Commentary for Lorsch Riddle 11


Date: Wed 30 Jun 2021
Matching Riddle: Lorsch Riddle 11

Today’s ox riddle is udderly brilliant and very amoosing too!

It is difficult to overstate the economic importance of cattle—and particularly oxen—in pre-Conquest England. Plough-oxen were perhaps the most important livestock of all, since horses were seldom used for ploughing during this period. In the Domesday Book", the standard plough team consists of eight oxen, but illustrations in manuscripts never depict this many animals drawing a single plough—it may be that smaller teams of two or four were typically used (Banham & Faith, page 51). Cattle were typically smaller than today, and they were probably horned (Banham & Faith, pages 89 & 91).

“A wheeled plough with two oxen, from the early 11th century Old English poetic manuscript, Bodleian Library MS. Junius 11 (“The Cædmon Manuscript”), page 54. Photograph from CC BY-NC 4.0)

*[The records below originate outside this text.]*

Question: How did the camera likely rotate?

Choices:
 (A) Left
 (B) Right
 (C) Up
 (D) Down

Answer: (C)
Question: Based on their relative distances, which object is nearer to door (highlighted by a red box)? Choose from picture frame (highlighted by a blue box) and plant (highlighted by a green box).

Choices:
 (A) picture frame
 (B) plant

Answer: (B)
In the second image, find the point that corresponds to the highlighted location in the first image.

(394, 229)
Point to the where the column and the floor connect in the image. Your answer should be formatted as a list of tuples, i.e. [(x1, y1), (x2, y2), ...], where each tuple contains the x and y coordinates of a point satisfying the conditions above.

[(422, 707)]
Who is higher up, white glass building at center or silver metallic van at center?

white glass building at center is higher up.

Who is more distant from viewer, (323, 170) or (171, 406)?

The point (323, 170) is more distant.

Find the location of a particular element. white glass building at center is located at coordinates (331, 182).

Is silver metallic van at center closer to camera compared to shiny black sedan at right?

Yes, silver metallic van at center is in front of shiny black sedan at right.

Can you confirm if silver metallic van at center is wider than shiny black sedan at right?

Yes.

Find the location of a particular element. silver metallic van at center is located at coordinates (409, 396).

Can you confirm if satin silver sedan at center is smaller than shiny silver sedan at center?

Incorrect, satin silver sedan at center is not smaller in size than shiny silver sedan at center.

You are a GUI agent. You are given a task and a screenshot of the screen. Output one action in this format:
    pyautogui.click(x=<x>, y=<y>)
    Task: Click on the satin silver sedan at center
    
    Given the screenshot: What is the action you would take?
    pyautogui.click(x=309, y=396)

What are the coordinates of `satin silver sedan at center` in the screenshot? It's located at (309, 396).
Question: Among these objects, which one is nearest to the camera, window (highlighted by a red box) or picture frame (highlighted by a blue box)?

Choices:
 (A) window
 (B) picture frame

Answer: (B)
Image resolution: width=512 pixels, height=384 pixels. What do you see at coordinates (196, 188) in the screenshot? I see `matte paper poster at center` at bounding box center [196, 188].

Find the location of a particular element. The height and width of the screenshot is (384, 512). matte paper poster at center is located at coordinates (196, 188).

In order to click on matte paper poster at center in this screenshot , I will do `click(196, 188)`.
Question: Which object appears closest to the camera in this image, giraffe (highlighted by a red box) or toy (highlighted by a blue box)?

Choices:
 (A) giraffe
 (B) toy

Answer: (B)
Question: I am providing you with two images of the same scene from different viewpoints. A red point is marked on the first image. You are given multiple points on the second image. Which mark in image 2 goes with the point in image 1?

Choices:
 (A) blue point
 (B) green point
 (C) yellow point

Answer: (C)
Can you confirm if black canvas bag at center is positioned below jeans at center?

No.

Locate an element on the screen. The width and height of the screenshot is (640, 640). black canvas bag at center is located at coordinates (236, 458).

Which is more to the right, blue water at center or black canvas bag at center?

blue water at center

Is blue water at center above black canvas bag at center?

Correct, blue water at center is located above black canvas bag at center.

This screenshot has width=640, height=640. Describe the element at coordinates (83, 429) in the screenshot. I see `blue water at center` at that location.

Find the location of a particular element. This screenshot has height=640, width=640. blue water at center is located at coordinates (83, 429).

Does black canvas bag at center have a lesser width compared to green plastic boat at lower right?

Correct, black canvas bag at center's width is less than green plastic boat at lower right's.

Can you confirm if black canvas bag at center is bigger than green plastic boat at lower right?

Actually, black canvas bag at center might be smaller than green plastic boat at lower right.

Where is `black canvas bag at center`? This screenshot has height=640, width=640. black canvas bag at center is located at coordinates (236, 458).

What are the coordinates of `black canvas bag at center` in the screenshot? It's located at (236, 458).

When you live and work alongside cattle each day, and when you care for them and depend on them for your survival, it is natural that they also find an important place in your language and cultural imagination. For example, they were so important as a form of exchange that the Old English word feoh means both “cattle” and “money” or “wealth”—we get the Modern English word fee from it. Cows and oxen appear in many English place names, from the sedate Cowgrove (Old English, “cow-grove”) in Dorset and Neatham (Old English, “cattle village”) in Hampshire to the brilliantly named village of Crackpot (Old Norse and Old English “cow-hole”) in North Yorkshire.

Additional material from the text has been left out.